Active checks benefit from Shinken Enterprise's powerful availability algorithms for fault isolation and false positive elimination.

A typical large installation should make use of both types of checks.

Scaling the broker

The broker is a key component of the scalable architecture. Only a single broker can be active per scheduler. A broker can process broks (messages) from multiple schedulers. In most modern deployments, Livestatus is the broker module that provides status information to the web frontends. (Nagvis, Multisite, Thruk, etc.) or Shinken Enterprise's own WebUI module. The broker needs memory and processing power.

Dependency model

Shinken Enterprise has a great dependency resolution model. Automatic root cause isolation, at a host level, is one method that Shinken Enterprise provides. This is based on explicitly defined parent/child relationships. This means that on a check or host failure, it will automatically reschedule an immediate check of the parent(s). Once the root failure(s) are found, any children will be marked as unknown status instead of soft down.

This model is very useful in reducing false positives. What needs to be understood is that it depends on defining a dependency tree. A dependency tree is restricted to single scheduler. Shinken Enterprise provides a distributed architecture, that needs at least two trees for it to make sense.

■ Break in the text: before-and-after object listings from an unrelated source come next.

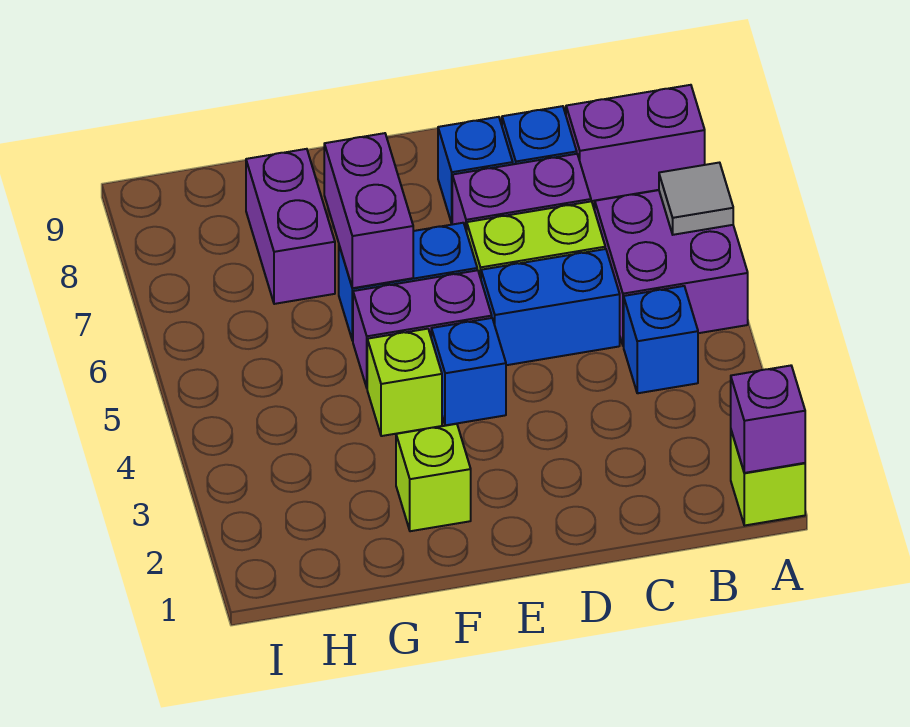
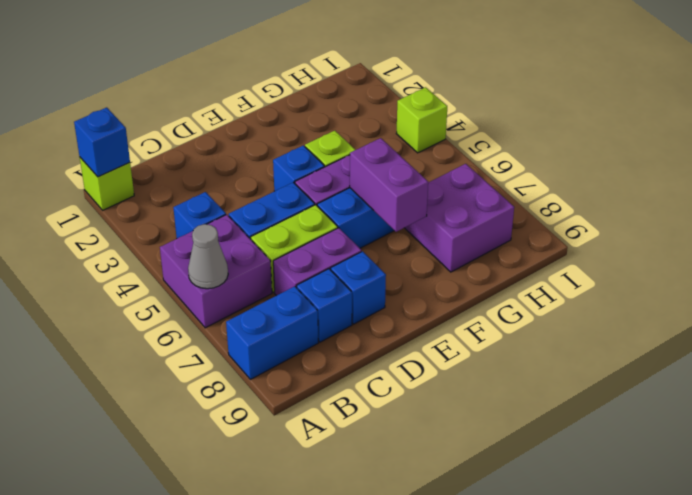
purple 1x1 brick [731,366,805,473] -> blue 1x1 brick [74,108,130,177]
grey 1x1 tile [659,163,733,235] -> grey 1x1 cone [188,224,228,289]
purple 1x2 brick [566,85,705,201] -> blue 1x2 brick [226,286,318,379]
lime 1x1 brick [396,424,471,531] -> lime 1x1 brick moved to [396,87,447,153]
purple 1x2 brick [246,149,335,304] -> purple 2x2 brick [405,164,514,272]

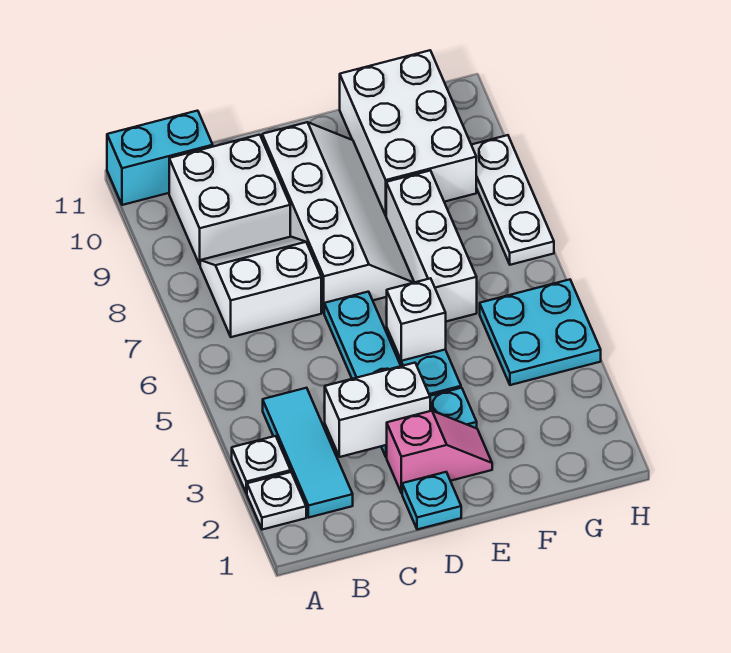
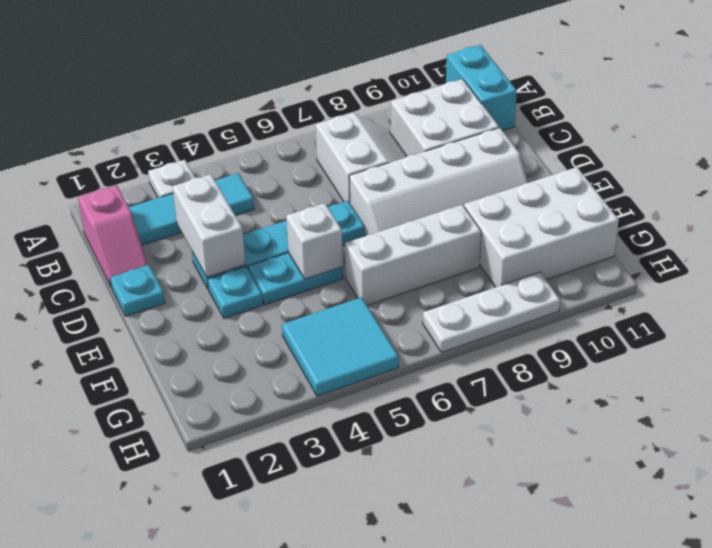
white 1x1 plate [247,472,306,530] -> none
pink 1x2 slope [387,411,492,493] -> pink 1x2 slope moved to [78,185,148,286]
cyan 2x2 plate [480,280,601,385] -> cyan 2x2 tile [282,297,399,396]

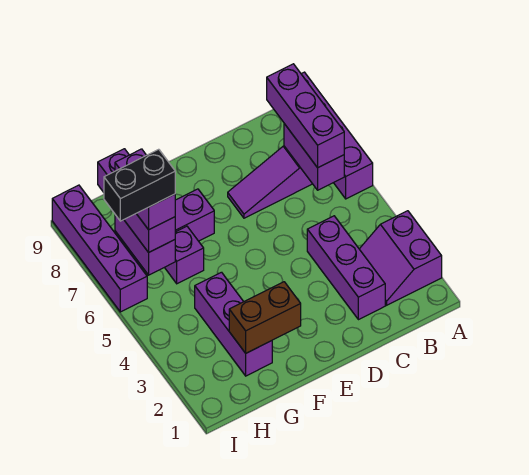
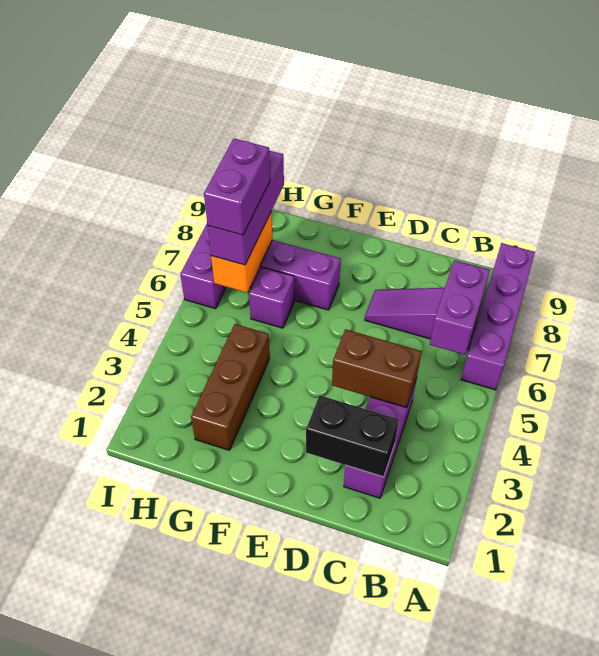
purple 2x2 slope [360,211,442,305] -> none
purple 1x3 brick [267,64,344,168] -> none
brown 1x2 brick [229,282,301,353] -> brown 1x2 brick moved to [332,329,422,408]
purple 1x3 brick [195,272,272,376] -> brown 1x3 brick [191,324,270,450]
purple 1x2 brick [115,215,175,275] -> orange 1x2 brick [211,213,272,293]
black 1x2 brick [104,149,175,221] -> black 1x2 brick moved to [306,395,399,477]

Splitting trees by a logical grouping makes sense. This could be groups of checks, geographic location, network hierarchy or other. Some elements may need to be duplicated at a host level (ex. ping check) like common critical elements (core routers, datacenter routers, AD, DNS, DHCP, NTP, etc.). A typical tree will involve clients, servers, network paths and dependent checks.

Scaling the acquisition daemons

Typically pollers and Schedulers use up the most network, CPU and memory resources. Use the distributed architecture to scale horizontally on multiple commodity servers. Use at least a pair of Scheduler daemons on each server. Your dependency model should permit at least two trees, preferably 4.

Passive acquisition methods

Metrics or performance data (in a Nagios way) are embedded with check results. A check result can have zero or more performance metrics associated with it.
Theses are transparently passed off to systems outside of Shinken Enterprise using a Broker module. The Graphite broker module can easily send more than 2000 metrics per second. We have not tested the upper limit. Graphite itself can be configured to reach upper bounds of 80K metrics per second.

If a metric does not need its own check, it should be combined with a similar natured check being run on the server. checks are the expensive commodity, as they have all the intelligence like to them such as timeouts, retries, dependencies, etc. With Shinken 1.2 and fast servers, you should not exceed **60K checks*for optimum performance.

Recommended protocols for scalable passive acquisition

Ws_Arbiter (Used by GLPI)

NSCA (generic collection)

Log management methods

System and application logs should be gathered from servers and network devices. For this a centralized logging and analysis system is required.

Suggested centralized logging systems:

OSSEC+Splunk
loglogic